### What this task involves
Could you reproduce every line of the records below, character for character and without any changes?

Records taken from a dataset:
• • • •
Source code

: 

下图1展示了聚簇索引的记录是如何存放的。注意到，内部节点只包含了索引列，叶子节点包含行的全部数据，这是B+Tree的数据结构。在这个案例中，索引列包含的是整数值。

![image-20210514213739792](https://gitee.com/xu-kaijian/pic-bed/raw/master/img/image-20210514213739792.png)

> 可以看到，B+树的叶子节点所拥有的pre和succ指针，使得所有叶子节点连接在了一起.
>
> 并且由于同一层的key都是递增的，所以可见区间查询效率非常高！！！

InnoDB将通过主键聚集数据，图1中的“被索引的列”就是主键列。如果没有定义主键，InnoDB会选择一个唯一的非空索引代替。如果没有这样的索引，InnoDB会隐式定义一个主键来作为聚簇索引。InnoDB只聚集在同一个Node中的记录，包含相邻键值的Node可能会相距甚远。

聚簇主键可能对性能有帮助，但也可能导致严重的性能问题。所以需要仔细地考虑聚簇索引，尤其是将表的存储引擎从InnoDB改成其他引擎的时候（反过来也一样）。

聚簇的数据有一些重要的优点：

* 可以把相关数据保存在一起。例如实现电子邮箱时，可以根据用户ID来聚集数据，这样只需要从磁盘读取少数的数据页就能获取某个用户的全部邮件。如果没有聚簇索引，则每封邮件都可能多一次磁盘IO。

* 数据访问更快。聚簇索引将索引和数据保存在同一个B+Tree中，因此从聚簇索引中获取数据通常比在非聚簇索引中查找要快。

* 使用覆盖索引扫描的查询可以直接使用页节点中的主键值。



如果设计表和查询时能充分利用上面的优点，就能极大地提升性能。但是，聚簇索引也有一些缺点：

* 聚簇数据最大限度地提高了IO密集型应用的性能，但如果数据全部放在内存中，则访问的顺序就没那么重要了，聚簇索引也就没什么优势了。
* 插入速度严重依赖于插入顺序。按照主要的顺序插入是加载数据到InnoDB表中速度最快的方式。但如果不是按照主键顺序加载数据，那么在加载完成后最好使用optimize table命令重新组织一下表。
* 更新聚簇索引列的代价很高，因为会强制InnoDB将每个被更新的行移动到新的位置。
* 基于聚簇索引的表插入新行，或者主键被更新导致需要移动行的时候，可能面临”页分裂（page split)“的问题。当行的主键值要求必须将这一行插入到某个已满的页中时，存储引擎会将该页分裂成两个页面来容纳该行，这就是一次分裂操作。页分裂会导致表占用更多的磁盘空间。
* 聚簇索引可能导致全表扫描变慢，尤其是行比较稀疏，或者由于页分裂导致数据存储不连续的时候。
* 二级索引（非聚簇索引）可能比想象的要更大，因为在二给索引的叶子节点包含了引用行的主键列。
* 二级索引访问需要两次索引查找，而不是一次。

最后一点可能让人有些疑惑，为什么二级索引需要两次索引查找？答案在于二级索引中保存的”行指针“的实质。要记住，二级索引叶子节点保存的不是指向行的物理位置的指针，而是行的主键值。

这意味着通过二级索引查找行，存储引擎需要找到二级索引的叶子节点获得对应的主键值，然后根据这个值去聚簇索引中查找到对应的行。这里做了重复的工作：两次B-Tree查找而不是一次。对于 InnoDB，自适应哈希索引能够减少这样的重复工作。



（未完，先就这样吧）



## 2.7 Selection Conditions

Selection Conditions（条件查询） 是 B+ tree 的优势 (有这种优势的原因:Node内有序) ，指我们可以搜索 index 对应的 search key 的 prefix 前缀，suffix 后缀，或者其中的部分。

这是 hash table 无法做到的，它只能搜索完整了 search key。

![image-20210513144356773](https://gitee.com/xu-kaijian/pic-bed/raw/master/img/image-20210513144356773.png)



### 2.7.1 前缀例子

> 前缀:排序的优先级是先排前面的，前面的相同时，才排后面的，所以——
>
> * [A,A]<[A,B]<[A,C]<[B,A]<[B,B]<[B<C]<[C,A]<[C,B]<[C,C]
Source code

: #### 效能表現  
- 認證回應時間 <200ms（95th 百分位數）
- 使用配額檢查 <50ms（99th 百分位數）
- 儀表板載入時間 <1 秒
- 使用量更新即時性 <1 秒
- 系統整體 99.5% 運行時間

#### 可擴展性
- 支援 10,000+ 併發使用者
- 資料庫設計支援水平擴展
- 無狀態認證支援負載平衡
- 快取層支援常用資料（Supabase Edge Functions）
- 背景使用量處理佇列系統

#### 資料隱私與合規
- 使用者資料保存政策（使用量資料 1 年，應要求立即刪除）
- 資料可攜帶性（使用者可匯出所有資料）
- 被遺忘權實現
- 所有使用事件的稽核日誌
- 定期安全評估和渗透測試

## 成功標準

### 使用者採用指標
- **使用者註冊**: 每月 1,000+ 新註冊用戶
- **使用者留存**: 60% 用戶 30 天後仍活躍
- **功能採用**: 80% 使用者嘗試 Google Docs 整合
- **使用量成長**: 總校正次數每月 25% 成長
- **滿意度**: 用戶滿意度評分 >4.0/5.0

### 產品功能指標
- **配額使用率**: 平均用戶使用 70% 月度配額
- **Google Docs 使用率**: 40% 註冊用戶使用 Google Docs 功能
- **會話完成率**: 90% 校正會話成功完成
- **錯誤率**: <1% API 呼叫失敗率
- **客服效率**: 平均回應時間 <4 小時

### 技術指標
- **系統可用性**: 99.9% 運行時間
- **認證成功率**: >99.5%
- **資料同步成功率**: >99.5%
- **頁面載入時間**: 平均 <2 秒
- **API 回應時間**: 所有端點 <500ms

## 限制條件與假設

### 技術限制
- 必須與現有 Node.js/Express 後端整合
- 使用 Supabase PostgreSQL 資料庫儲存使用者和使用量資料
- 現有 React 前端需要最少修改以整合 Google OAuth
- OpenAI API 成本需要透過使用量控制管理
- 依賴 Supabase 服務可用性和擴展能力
• • • •
### Output of the exercise
Source code

: 

下图1展示了聚簇索引的记录是如何存放的。注意到，内部节点只包含了索引列，叶子节点包含行的全部数据，这是B+Tree的数据结构。在这个案例中，索引列包含的是整数值。

![image-20210514213739792](https://gitee.com/xu-kaijian/pic-bed/raw/master/img/image-20210514213739792.png)

> 可以看到，B+树的叶子节点所拥有的pre和succ指针，使得所有叶子节点连接在了一起.
>
> 并且由于同一层的key都是递增的，所以可见区间查询效率非常高！！！

InnoDB将通过主键聚集数据，图1中的“被索引的列”就是主键列。如果没有定义主键，InnoDB会选择一个唯一的非空索引代替。如果没有这样的索引，InnoDB会隐式定义一个主键来作为聚簇索引。InnoDB只聚集在同一个Node中的记录，包含相邻键值的Node可能会相距甚远。

聚簇主键可能对性能有帮助，但也可能导致严重的性能问题。所以需要仔细地考虑聚簇索引，尤其是将表的存储引擎从InnoDB改成其他引擎的时候（反过来也一样）。

聚簇的数据有一些重要的优点：

* 可以把相关数据保存在一起。例如实现电子邮箱时，可以根据用户ID来聚集数据，这样只需要从磁盘读取少数的数据页就能获取某个用户的全部邮件。如果没有聚簇索引，则每封邮件都可能多一次磁盘IO。

* 数据访问更快。聚簇索引将索引和数据保存在同一个B+Tree中，因此从聚簇索引中获取数据通常比在非聚簇索引中查找要快。

* 使用覆盖索引扫描的查询可以直接使用页节点中的主键值。



如果设计表和查询时能充分利用上面的优点，就能极大地提升性能。但是，聚簇索引也有一些缺点：

* 聚簇数据最大限度地提高了IO密集型应用的性能，但如果数据全部放在内存中，则访问的顺序就没那么重要了，聚簇索引也就没什么优势了。
* 插入速度严重依赖于插入顺序。按照主要的顺序插入是加载数据到InnoDB表中速度最快的方式。但如果不是按照主键顺序加载数据，那么在加载完成后最好使用optimize table命令重新组织一下表。
* 更新聚簇索引列的代价很高，因为会强制InnoDB将每个被更新的行移动到新的位置。
* 基于聚簇索引的表插入新行，或者主键被更新导致需要移动行的时候，可能面临”页分裂（page split)“的问题。当行的主键值要求必须将这一行插入到某个已满的页中时，存储引擎会将该页分裂成两个页面来容纳该行，这就是一次分裂操作。页分裂会导致表占用更多的磁盘空间。
* 聚簇索引可能导致全表扫描变慢，尤其是行比较稀疏，或者由于页分裂导致数据存储不连续的时候。
* 二级索引（非聚簇索引）可能比想象的要更大，因为在二给索引的叶子节点包含了引用行的主键列。
* 二级索引访问需要两次索引查找，而不是一次。

最后一点可能让人有些疑惑，为什么二级索引需要两次索引查找？答案在于二级索引中保存的”行指针“的实质。要记住，二级索引叶子节点保存的不是指向行的物理位置的指针，而是行的主键值。

这意味着通过二级索引查找行，存储引擎需要找到二级索引的叶子节点获得对应的主键值，然后根据这个值去聚簇索引中查找到对应的行。这里做了重复的工作：两次B-Tree查找而不是一次。对于 InnoDB，自适应哈希索引能够减少这样的重复工作。



（未完，先就这样吧）



## 2.7 Selection Conditions

Selection Conditions（条件查询） 是 B+ tree 的优势 (有这种优势的原因:Node内有序) ，指我们可以搜索 index 对应的 search key 的 prefix 前缀，suffix 后缀，或者其中的部分。

这是 hash table 无法做到的，它只能搜索完整了 search key。

![image-20210513144356773](https://gitee.com/xu-kaijian/pic-bed/raw/master/img/image-20210513144356773.png)



### 2.7.1 前缀例子

> 前缀:排序的优先级是先排前面的，前面的相同时，才排后面的，所以——
>
> * [A,A]<[A,B]<[A,C]<[B,A]<[B,B]<[B<C]<[C,A]<[C,B]<[C,C]
Source code

: #### 效能表現  
- 認證回應時間 <200ms（95th 百分位數）
- 使用配額檢查 <50ms（99th 百分位數）
- 儀表板載入時間 <1 秒
- 使用量更新即時性 <1 秒
- 系統整體 99.5% 運行時間

#### 可擴展性
- 支援 10,000+ 併發使用者
- 資料庫設計支援水平擴展
- 無狀態認證支援負載平衡
- 快取層支援常用資料（Supabase Edge Functions）
- 背景使用量處理佇列系統

#### 資料隱私與合規
- 使用者資料保存政策（使用量資料 1 年，應要求立即刪除）
- 資料可攜帶性（使用者可匯出所有資料）
- 被遺忘權實現
- 所有使用事件的稽核日誌
- 定期安全評估和渗透測試

## 成功標準

### 使用者採用指標
- **使用者註冊**: 每月 1,000+ 新註冊用戶
- **使用者留存**: 60% 用戶 30 天後仍活躍
- **功能採用**: 80% 使用者嘗試 Google Docs 整合
- **使用量成長**: 總校正次數每月 25% 成長
- **滿意度**: 用戶滿意度評分 >4.0/5.0

### 產品功能指標
- **配額使用率**: 平均用戶使用 70% 月度配額
- **Google Docs 使用率**: 40% 註冊用戶使用 Google Docs 功能
- **會話完成率**: 90% 校正會話成功完成
- **錯誤率**: <1% API 呼叫失敗率
- **客服效率**: 平均回應時間 <4 小時

### 技術指標
- **系統可用性**: 99.9% 運行時間
- **認證成功率**: >99.5%
- **資料同步成功率**: >99.5%
- **頁面載入時間**: 平均 <2 秒
- **API 回應時間**: 所有端點 <500ms

## 限制條件與假設

### 技術限制
- 必須與現有 Node.js/Express 後端整合
- 使用 Supabase PostgreSQL 資料庫儲存使用者和使用量資料
- 現有 React 前端需要最少修改以整合 Google OAuth
- OpenAI API 成本需要透過使用量控制管理
- 依賴 Supabase 服務可用性和擴展能力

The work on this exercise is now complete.